There’s something about the evenings at the end of summer. They’re a little muggy, but there is a breeze and when the sun goes down and it gets below 85 it’s the most peaceful time of the day. Even though the bugs are swarming, the cicadas are louder than the cars on the highway, and you’re in a cemetery, it still is the most peaceful time of the day. Wait, wait… A cemetery you say? Yes, yep, a cemetery. All for the sake of history, Folks!
Last night I went on down to Columbia, SC. The capital of my beloved home state. Now, I hate to admit this but I don’t particularly travel to Columbia on a regular basis. I’ve probably been there about 4 or 5 times in my entire life.
I hate to say it, simply because it’s a really great place. Full of history. Not as much as Charleston but still, it has got a lot. Okay, but lets get back on track. I went to Columbia last night for the sake of history, in a cemetery, to learn about the iconology of gravestones, as well as the personal stories and facts of some people who were buried there.
That is not a flaming soul, it is the flame of one of the torches.
Not a lot of people know about what particular icons mean on gravestones. I sure didn’t. I actually got swayed into going to this on the basis that it might have ghost stories, might.
So we left around 5:00 and got to Columbia around 6:30ish. We were starving. I mean, I felt like I was having withdrawals, I was starving so bad. We went to the Lizards Thicket on Elmwood Avenue. It’s a southern, home cooking sort of a place. Full of your southern favorites such as fried chicken, mashed potatoes, and mac and cheese. We stuffed our faces then headed on over to Elmwood Cemetery.
The road to death… I’m just kidding! It was the road we walked on during the tour.
Elmwood Cemetery was founded in 1854. It being an attraction for Columbia, people flock to it by the hundreds searching for the confederate cemetery and their genealogical family, or maybe some are just creeps in a bleeping cemetery. We went on 2 tours. One being mainly on iconology, the other on the history of the cemetery and its deceased. So here is a key to some tombstone icons:
This guy liked trains… That’s is literally all it meant, or that he worked on one.
Angels: usually meaning rebirth or resurrection.

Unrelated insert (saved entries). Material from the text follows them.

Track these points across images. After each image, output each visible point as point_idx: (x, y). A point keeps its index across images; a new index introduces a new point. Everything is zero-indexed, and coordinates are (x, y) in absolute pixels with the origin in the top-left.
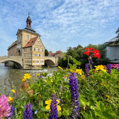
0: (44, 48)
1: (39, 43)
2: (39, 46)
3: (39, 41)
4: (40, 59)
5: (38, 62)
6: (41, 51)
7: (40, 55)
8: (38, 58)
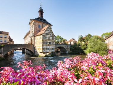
0: (54, 36)
1: (49, 32)
2: (49, 34)
3: (49, 29)
4: (50, 47)
5: (48, 49)
6: (52, 39)
7: (50, 43)
8: (48, 46)
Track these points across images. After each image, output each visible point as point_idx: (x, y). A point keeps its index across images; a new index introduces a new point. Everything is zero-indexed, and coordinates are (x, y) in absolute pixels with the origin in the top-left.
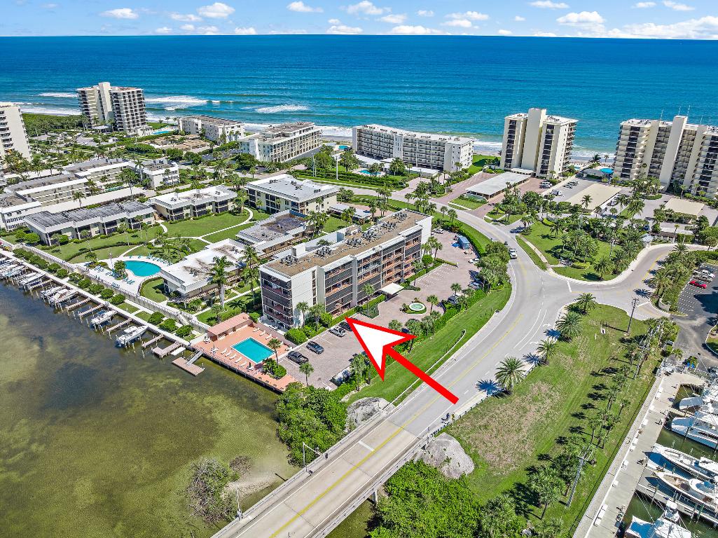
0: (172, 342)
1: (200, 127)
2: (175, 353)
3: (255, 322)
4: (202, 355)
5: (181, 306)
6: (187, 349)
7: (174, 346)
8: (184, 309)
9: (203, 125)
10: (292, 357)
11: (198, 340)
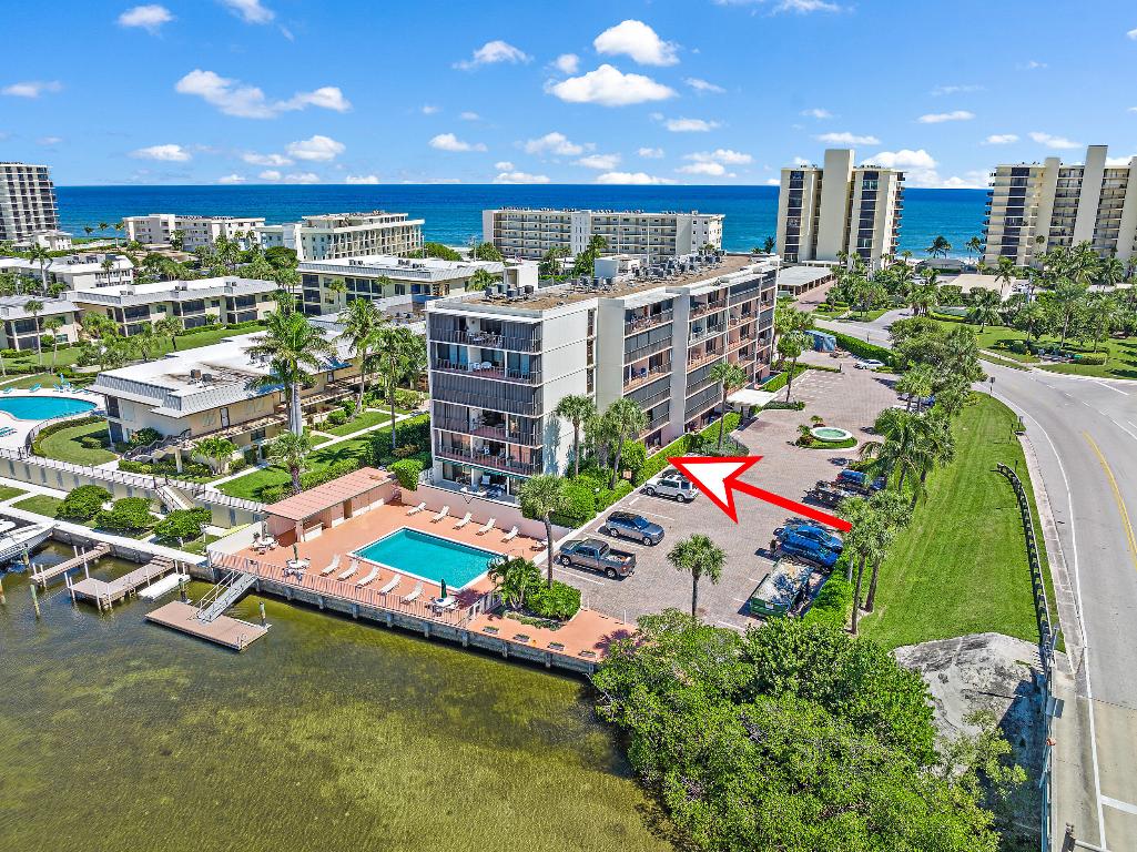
0: (139, 560)
1: (172, 227)
2: (153, 591)
3: (412, 487)
4: (251, 591)
5: (165, 467)
6: (195, 578)
7: (147, 571)
8: (175, 474)
9: (178, 224)
10: (577, 558)
11: (231, 544)
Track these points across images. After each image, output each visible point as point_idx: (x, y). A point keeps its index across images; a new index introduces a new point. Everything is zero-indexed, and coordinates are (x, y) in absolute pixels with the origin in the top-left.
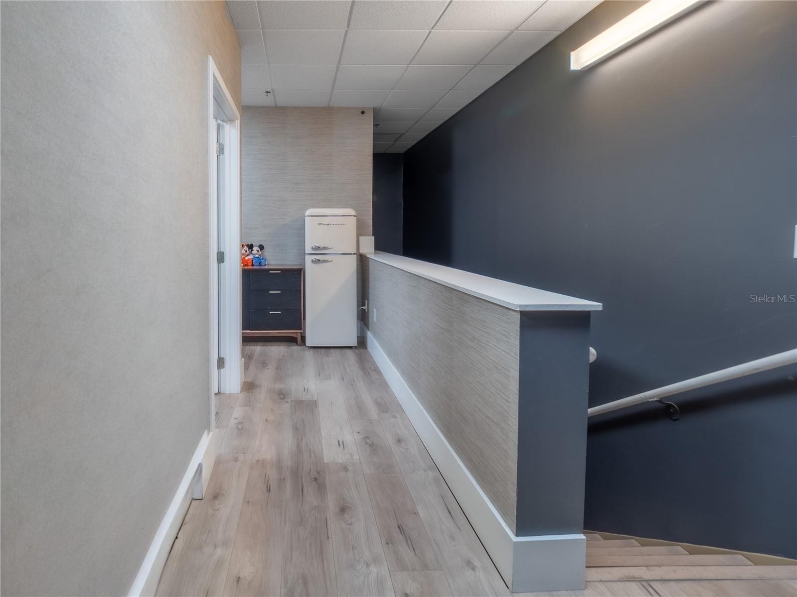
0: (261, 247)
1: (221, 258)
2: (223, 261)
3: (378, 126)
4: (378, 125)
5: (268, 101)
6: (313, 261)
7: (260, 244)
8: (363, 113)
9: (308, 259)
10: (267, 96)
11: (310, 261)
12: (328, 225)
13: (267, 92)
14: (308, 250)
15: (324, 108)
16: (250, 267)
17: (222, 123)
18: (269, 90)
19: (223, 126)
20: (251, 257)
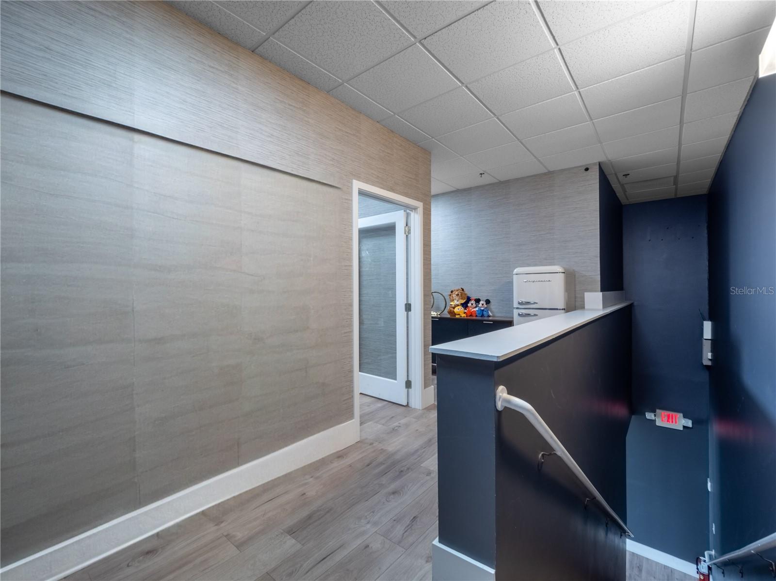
0: (488, 302)
1: (408, 307)
2: (410, 311)
3: (628, 176)
4: (628, 174)
5: (486, 180)
6: (519, 315)
7: (487, 298)
8: (587, 169)
9: (516, 312)
10: (481, 177)
11: (517, 314)
12: (533, 282)
13: (481, 174)
14: (516, 305)
15: (545, 174)
16: (474, 318)
17: (410, 212)
18: (482, 172)
19: (410, 214)
20: (477, 309)
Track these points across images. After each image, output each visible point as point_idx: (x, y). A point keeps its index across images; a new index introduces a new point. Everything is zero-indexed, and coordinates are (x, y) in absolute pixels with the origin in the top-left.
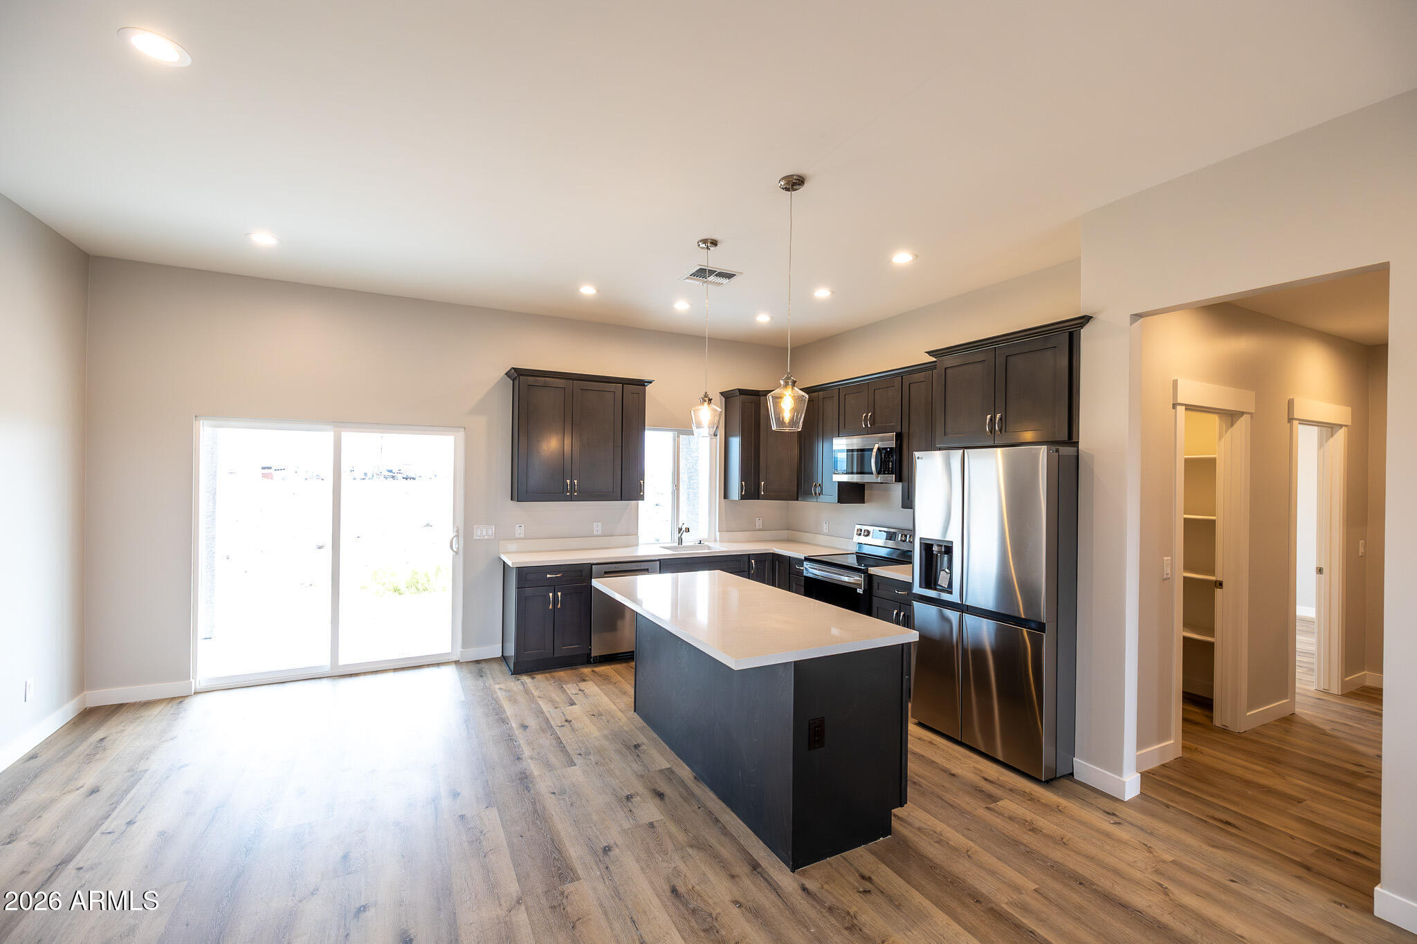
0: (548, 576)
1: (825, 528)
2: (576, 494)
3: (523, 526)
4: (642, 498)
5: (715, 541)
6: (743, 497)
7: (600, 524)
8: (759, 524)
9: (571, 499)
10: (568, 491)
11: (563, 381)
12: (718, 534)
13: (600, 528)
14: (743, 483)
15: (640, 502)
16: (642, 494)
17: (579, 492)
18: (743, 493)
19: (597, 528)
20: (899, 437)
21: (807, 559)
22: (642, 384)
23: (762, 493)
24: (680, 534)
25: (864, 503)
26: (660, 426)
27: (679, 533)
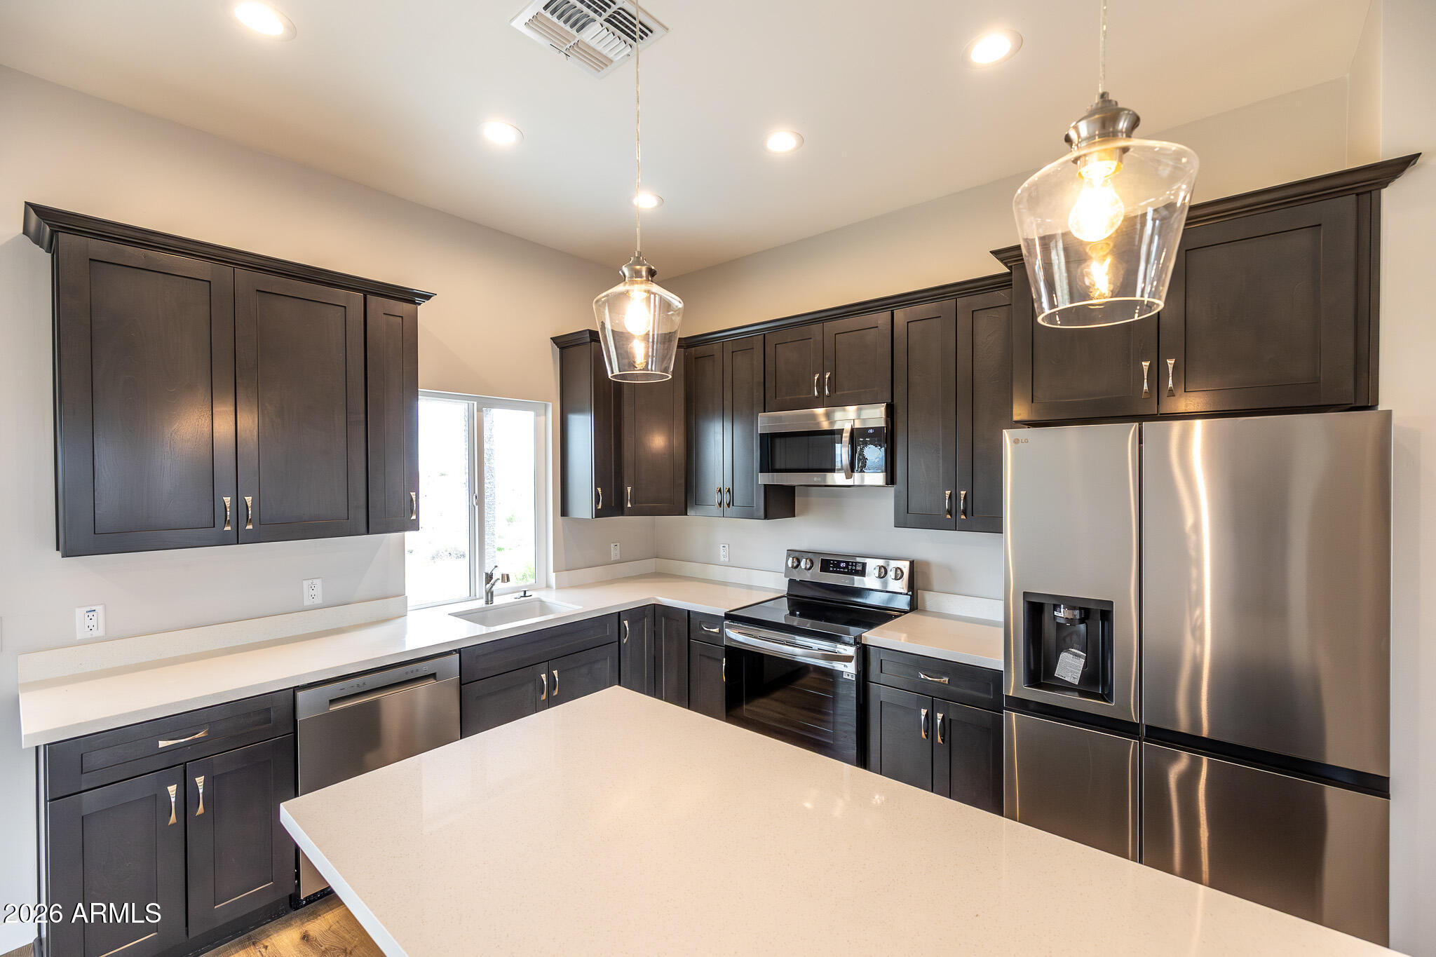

Crown: The soul’s achievement and the glory of life after death.
Turned over torch: life extinguished.
Three steps: trinity.
Cut down trees: life cut short.
Lamb: usually meaning a child has died, them being the Lamb of God.
Cherubs: also could mean a child died.
Okay, so there are some. On the tour the guide kept reiterating that if we humans just took the time to read the tombstones of the dead we’d really find out who they were and what they did. On some of the stones they actually did tell the stories of the deceased life. One told the life of a young lady who died the day before her wedding. She was actually buried in her wedding dress too. Another actually said “Here lies a sorry bag of bones”. We never saw that one but I’d definitely like to have.
This lady was actually named “Wee-Wee”.
As the sun set and the cicadas lowered their twitching octaves the cemetery became more peaceful. In between speeches from the tour guide the wind would blow creating the flames on the torches to flicker. It all seemed okay and oddly enough that I felt that way in a cemetery. I just felt… Alright.
We all have some sort of history to ourselves and some of us are lucky for it to be told over time. It was odd feeling peaceful in a cemetery and to say I was reminded that life is short and miserable is far from the truth. I don’t know why but these tours just reminded me that life after death can just be as beautiful as the here and now.